Extrait:
□ □ □ □

Napoléon protégea l’Institut de France, parfois de manière excessive : dans la loi du 11 floréal de l’an X, on lit « qu’aucun établissement ne pourra désormais prendre le nom d’Institut. L’Institut national sera le seul établissement public qui portera ce nom ». Cette loi n’a pas été abrogée à ce jour et semble peu appliquée ! En retour, l’Institut de France n’a pas manqué de montrer son affection pour l’empereur, par exemple en inaugurant en grande pompe une statue majestueuse au Palais Conti. Napoléon y est représenté en costume impérial et sa main droite repose sur une petite colonne sur laquelle est gravée une Minerve, symbole de l’Institut. Lors de la cérémonie, on exécuta un chant lyrique très obséquieux. Les milieux scientifiques et politiques connaissent la flatterie.

□ □ □ □

Série d'exercices:
1. Traduisez en anglais la phrase suivante, tirée du texte sur Napoléon et l'Institut de France : « Lors de la cérémonie, on exécuta un chant lyrique très obséquieux. »
2. Relevez, sous leur forme complète, tous les noms propres d'établissements ou d'édifices mentionnés dans le texte sur Napoléon et l'Institut de France.
3. Prolongez le texte sur Napoléon et l'Institut de France après sa dernière phrase.

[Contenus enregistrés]
□ □ □ □

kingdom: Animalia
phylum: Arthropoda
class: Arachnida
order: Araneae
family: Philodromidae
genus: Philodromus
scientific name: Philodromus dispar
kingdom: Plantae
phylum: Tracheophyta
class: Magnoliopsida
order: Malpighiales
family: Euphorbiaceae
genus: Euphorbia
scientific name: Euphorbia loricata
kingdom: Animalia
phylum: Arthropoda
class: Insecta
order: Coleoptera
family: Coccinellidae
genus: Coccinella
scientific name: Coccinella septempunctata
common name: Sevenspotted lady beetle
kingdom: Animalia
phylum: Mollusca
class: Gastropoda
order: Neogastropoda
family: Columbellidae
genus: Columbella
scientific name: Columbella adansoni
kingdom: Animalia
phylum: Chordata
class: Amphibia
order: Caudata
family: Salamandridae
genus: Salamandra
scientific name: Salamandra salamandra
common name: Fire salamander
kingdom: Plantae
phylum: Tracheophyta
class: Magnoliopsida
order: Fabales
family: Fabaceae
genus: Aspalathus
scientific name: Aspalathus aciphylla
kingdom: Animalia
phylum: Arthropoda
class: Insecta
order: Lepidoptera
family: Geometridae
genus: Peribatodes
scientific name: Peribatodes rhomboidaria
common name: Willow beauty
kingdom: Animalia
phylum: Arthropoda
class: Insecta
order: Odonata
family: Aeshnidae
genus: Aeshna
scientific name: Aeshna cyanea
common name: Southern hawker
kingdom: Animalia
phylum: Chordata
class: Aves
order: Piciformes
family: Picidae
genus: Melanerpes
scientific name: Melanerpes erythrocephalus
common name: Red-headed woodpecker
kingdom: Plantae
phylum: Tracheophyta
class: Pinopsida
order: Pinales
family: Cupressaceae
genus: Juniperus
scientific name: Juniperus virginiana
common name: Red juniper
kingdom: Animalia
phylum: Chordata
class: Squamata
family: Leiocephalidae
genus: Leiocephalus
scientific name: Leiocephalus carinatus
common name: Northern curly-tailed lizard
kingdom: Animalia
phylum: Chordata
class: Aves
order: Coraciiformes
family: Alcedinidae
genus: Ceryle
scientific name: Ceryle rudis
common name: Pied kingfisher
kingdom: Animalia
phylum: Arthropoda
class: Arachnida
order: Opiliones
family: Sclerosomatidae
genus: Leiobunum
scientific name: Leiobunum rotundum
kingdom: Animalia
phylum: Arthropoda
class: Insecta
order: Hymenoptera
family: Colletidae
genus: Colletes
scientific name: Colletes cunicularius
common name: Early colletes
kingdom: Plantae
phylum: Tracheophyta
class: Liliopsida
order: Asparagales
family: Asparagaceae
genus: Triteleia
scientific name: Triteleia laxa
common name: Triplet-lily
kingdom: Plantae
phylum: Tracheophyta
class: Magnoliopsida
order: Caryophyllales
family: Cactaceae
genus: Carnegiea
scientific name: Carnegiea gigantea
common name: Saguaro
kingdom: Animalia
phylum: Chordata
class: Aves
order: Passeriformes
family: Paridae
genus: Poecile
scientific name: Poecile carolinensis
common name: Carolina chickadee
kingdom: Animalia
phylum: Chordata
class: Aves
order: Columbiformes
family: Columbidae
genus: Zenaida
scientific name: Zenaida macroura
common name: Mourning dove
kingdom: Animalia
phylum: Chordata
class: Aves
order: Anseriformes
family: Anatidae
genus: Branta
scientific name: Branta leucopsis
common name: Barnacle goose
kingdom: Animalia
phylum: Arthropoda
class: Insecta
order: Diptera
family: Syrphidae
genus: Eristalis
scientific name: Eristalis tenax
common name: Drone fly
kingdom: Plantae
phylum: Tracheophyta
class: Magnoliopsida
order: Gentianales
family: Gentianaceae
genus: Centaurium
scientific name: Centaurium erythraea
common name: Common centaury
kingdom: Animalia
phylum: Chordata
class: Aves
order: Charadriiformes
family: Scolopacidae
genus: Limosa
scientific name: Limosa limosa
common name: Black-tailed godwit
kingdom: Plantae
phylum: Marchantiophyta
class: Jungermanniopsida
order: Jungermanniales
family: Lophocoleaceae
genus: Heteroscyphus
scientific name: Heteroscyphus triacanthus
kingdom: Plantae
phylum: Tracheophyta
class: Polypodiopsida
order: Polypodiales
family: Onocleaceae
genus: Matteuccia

□ □ □ □

Corrigé:
1. During the ceremony, a very obsequious lyrical song was performed.

2. Institut de France ; Institut national ; Palais Conti

3.
Bien sûr, des liens si intimes fondés sur des séductions mutuelles ne peuvent qu’engendrer des crises lorsque la confiance est remise en question. Depuis l’île d’Elbe, pendant la première Restauration, Napoléon a remarqué avec amertume l’empressement avec lequel l’Institut l’avait renié. Le président de l’Institut n’avait-il pas écrit, dès le lendemain de l’abdication de l’empereur : « Avec la liberté, nous retrouvons le roi que nos vœux appelaient » ? Après le vol de l’aigle, de retour à Paris, l’empereur fait part de son irritation par l’intermédiaire de Lazare Carnot, devenu son ministre de l’Intérieur. Il ne souhaite plus être membre de l’Institut, il n’est plus l’un de leurs confrères mais il est en revanche leur supérieur et le titre qu’il convient de lui donner dorénavant est celui de protecteur de l’Institut.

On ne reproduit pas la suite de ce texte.